Cambrian Explosion: new complete early form (Introduction)

by David Turell @, Saturday, October 01, 2022, 15:36 (784 days ago) @ David Turell

Is the ancestor for three modern groups:

https://www.sciencealert.com/3-major-aquatic-animal-groups-can-trace-their-lineage-to-t...

"A bristly armored "worm" that scuttled across ocean reefs 518 million years ago is the ancestor to three aquatic animal groups that today live very different lifestyles, and it offers new clues about the explosion of diverse species at the time, a new study finds.

"An international team of researchers recently discovered the fossil of a species that gave rise to brachiopods, bryozoans, and phoronids; these three groups of filter-feeding marine creatures all fix themselves to the seafloor, but each group has highly specialized feeding structures and they look very different from one another.

"The fossil species, named Wufengella bengtsoni, is a member of an older, shelled group of organisms called tommotiids, scientists reported in a new study.

***

"Brachiopods are shelled, bivalved creatures; bryozoans are soft-bodied with crowns of tentacles, and phoronids are encased in protective tubes made of chitin, a material that reinforces organic structures such as exoskeletons, beaks, and shells.

***

"The fossil was found at the Chengjiang Biota fossil site in Yunnan, a province in southwestern China. It's a rare find because animals such as this are typically not preserved well enough for paleontologists to study them in detail.

"'They were scuttling around on reefs in the shallow tropical waters that existed back then," Vinther said.

"In these ancient reef systems, dead animals usually were washed around until their bodies disintegrated, and their soft tissues often decayed in the reefs' oxygen-rich waters before fossilization could happen.

"'This particular animal, lucky for us, got washed down into deep water where it got buried in mud where it was preserved," Vinther said.

***

"While the researchers predicted W. bengtsoni's general body plan, some features in the fossil were a big surprise.
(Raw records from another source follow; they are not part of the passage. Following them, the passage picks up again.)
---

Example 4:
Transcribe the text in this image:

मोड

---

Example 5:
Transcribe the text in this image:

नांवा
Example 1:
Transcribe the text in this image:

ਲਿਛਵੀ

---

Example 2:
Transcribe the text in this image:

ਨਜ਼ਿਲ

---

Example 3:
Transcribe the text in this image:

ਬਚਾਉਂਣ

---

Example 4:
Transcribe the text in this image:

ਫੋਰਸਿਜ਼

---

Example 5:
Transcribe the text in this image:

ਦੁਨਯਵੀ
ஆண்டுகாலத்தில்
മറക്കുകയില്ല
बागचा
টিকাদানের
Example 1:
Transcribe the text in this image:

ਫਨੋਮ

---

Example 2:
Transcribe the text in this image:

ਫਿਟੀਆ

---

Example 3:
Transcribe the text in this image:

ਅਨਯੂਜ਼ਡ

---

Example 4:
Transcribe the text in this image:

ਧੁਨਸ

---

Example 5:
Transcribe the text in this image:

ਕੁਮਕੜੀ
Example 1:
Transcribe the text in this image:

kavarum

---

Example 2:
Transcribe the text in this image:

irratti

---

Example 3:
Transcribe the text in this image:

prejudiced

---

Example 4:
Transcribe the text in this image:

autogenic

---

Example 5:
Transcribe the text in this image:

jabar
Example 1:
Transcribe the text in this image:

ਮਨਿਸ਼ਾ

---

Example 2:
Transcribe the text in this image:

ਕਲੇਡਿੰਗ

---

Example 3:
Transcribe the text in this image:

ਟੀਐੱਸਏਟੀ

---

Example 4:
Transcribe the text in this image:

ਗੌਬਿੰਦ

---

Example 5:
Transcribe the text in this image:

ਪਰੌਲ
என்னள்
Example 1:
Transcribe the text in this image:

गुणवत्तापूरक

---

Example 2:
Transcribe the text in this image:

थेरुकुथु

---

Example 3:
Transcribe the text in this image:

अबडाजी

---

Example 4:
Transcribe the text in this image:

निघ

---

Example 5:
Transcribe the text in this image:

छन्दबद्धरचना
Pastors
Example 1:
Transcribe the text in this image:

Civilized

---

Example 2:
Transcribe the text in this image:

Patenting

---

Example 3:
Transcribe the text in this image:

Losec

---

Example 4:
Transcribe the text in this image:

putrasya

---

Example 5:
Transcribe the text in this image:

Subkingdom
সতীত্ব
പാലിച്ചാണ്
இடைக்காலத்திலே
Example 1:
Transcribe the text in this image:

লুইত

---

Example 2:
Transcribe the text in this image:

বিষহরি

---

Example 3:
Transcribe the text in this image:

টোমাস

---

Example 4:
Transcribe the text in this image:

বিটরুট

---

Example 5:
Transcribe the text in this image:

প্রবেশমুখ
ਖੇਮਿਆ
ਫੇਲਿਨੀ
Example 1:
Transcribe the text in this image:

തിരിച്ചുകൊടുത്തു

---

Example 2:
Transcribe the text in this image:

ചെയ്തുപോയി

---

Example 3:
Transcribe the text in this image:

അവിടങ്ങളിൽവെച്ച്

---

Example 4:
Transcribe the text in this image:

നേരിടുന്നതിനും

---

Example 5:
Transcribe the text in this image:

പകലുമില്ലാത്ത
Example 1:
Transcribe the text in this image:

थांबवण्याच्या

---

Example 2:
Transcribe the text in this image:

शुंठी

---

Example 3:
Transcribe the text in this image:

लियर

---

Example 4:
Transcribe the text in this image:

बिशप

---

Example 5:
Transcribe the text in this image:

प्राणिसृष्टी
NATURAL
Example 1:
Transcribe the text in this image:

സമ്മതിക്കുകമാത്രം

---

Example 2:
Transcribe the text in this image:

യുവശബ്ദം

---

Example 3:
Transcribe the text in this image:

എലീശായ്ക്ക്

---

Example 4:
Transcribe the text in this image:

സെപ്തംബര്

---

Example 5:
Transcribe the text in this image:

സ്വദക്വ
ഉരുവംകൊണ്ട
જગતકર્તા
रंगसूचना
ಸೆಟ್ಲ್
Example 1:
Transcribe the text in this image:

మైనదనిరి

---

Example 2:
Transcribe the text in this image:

It had flaps on its body that could have been used for suction purposes, to fix the animal to the reef when there were waves, Vinther speculated.

"The species also had long bristles on its sides that may have been used for sensing prey or as protection against predators.

"The study authors aren't sure what the animal ate, but its body wasn't adapted for filtering water or staying still, so they know it wasn't a filter feeder that attached to the seafloor like its descendants.

"The researchers are confident that it is the ancestor of brachiopods, bryozoans, and phoronids because it shared a similar skeleton with those groups. As life evolved in the Cambrian explosion, animals filled different ecological niches and adopted different body plans.

***

"'We're really seeing how these groups fit together, and how they evolved from a single common ancestor. It's taking us up a rung in the evolutionary tree," Smith added."

Comment: this is a great new find, but it just fills niche in a well-established story. dhw keeps hoping for something to remove the Cambrian gap. Not at all likely.